# Palladium salt calcining problems



## inspector071 (Apr 27, 2017)

I had set down precious metal recovering and refining a couple of years ago after moving, but I've gotten some of the stuff back out again now that I have time and space to work with it. I've got a palladium salt that wasn't dissolving in concentrated ammonium hydroxide. It was yellow/orange, not dissimilar from the color of ammonium hexachloroplatinate, except that this was left over from dissolving the brick red ammonium hexachloropalladate in a re-refining step. In getting it back out, the first step I tried was calcining. It melted into a sludge and began evolving ammonium chloride. It was threatening to get messy, so I allowed it to cool and dissolved it in conc. HCl.

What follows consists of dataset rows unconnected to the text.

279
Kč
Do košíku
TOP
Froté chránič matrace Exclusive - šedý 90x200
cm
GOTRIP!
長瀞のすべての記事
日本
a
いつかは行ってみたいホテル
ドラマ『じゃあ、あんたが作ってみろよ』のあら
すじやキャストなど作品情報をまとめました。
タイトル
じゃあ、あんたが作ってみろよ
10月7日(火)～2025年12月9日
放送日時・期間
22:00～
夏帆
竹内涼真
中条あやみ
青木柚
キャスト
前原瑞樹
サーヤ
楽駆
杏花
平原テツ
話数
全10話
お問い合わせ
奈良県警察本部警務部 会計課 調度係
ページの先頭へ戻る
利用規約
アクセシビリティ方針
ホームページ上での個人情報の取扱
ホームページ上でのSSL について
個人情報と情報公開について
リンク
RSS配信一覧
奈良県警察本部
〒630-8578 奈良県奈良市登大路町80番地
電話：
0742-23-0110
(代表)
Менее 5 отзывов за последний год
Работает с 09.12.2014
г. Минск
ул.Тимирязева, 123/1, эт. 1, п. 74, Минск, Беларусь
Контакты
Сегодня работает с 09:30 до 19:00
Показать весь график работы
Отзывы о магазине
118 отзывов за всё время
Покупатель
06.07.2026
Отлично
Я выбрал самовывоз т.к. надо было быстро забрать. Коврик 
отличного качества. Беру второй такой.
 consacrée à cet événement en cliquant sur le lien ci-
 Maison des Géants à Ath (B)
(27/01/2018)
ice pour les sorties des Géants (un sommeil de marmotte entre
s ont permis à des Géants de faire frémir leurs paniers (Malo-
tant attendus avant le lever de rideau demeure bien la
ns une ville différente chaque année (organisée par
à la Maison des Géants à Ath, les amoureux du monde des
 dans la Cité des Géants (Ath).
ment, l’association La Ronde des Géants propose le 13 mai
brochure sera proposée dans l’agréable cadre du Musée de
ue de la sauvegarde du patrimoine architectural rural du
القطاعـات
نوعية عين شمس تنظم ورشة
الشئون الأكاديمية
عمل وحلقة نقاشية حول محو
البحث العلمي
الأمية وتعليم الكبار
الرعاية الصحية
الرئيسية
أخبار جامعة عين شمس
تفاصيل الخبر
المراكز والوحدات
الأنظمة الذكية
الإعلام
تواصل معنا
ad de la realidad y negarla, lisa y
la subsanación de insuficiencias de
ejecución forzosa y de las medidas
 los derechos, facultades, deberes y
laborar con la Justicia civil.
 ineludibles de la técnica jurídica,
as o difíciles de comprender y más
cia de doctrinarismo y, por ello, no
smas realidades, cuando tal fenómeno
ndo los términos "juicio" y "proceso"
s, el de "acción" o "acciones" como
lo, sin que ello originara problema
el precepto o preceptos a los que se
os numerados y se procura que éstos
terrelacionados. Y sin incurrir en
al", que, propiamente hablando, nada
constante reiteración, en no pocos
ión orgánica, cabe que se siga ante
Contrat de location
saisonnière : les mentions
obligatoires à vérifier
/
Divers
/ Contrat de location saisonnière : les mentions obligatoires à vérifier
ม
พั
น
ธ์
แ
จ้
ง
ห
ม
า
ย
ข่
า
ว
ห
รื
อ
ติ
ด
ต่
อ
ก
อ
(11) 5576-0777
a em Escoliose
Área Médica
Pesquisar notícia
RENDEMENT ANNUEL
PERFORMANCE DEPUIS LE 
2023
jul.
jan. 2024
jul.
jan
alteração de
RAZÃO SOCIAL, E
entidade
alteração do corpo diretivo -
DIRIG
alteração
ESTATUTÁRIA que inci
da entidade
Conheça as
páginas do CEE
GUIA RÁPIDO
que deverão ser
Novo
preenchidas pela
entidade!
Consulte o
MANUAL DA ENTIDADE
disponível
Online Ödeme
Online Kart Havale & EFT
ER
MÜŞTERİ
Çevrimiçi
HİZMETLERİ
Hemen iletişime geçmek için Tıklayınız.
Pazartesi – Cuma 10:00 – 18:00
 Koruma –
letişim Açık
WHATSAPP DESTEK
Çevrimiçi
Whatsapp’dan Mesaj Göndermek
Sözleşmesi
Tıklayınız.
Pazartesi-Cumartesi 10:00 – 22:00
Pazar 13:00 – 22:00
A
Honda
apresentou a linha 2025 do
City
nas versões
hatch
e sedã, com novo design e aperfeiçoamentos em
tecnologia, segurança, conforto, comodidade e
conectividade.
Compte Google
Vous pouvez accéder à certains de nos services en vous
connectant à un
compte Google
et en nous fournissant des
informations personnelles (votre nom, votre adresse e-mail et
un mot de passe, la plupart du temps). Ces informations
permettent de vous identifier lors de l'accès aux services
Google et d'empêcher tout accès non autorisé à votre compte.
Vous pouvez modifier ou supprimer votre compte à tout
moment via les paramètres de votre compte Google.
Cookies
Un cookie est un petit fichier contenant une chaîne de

It dissolved, with the evolution of some gas, but then reprecipitated as a salt that resembled ammonium hexachloropalladate. I filtered this off, attempted to calcine it, but still it did not want to calcine effectively. It melted, evolving more ammonium chloride. I let it cool, and noticed it had become a dark brown solid. If this solid still contains ammonium chloride, but doesn't want to calcine well, what would be the best way to get it back into solution and precipitate it as a known salt, or get it into solution and cement with zinc?


----------



## Lino1406 (Apr 27, 2017)

Hot AR. This story reminds me yellow hexachloroplatinate in small "original" packages, part of which was not dissolving even in AR (feel free to guess why)


----------